Other Fed actions in the latest round of support include the following:

  • The Fed will supply liquidity to participating financial institutions through term financing backed by the Small Business Administration's Paycheck Protection Program, or PPP, loans to small businesses. The PPP provides loans to small businesses so that they can keep their workers on the payroll.

  • The Fed will offer up to $500 billion in lending to states and municipalities. The Treasury will provide $35 billion of credit protection to the Federal Reserve for the Municipal Liquidity Facility using funds appropriated by the CARES Act.The Fed will also support up to $850 billion for corporate credit and backed by $85 billion in credit protection provided by the Treasury.

  • The Fed will purchase up to $600 billion in loans through the Main Street Lending Program. The Treasury, using funding from the Coronavirus Aid, Relief, and Economic Security Act, will provide $75 billion in equity to the facility.

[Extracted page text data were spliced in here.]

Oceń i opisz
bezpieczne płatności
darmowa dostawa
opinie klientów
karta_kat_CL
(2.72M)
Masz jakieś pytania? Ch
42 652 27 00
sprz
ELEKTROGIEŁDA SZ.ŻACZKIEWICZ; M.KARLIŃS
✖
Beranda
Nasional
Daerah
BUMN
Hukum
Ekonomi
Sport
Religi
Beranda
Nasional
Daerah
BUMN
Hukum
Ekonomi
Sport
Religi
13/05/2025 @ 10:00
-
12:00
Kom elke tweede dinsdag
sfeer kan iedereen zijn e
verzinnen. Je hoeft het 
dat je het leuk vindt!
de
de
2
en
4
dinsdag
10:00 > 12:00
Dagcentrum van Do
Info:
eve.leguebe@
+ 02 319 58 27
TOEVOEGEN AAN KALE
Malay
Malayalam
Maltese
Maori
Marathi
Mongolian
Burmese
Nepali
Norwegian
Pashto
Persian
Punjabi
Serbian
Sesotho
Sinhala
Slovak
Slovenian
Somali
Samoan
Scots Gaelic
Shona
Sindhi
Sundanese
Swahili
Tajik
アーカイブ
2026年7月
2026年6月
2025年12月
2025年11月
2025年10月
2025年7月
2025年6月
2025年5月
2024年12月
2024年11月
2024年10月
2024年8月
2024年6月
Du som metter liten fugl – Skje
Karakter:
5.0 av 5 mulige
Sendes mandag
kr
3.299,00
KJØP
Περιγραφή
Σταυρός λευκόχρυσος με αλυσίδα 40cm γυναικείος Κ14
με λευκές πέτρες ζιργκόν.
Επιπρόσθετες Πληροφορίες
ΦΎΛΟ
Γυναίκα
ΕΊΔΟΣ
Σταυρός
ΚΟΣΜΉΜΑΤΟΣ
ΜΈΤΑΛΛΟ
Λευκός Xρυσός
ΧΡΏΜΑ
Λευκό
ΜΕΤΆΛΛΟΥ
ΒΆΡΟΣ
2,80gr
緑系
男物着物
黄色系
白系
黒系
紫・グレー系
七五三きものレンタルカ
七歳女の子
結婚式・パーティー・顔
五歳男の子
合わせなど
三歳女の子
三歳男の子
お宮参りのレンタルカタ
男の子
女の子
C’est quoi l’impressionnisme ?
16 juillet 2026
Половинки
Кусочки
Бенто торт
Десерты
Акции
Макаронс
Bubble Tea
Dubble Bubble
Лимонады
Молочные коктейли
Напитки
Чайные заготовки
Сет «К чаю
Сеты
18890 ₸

The Main Street Lending Program offers four-year loans to companies employing up to 10,000 workers or with revenues of less than $2.5 billion. Principal and interest payments would be deferred for one year. Eligible banks may originate new Main Street loans or use Main Street loans to increase the size of existing loans to businesses. Banks would retain a 5% share, selling the remaining 95% to the Main Street facility, which would purchase up to $600 billion of loans.

Firms seeking Main Street loans must commit to make reasonable efforts to maintain payroll and retain workers. Borrowers must also follow compensation, stock repurchase and dividend restrictions.

The Fed and the Treasury will also continue to seek input from lenders, borrowers and other stakeholders to make sure the program supports the economy as effectively and efficiently as possible while also safeguarding taxpayer funds.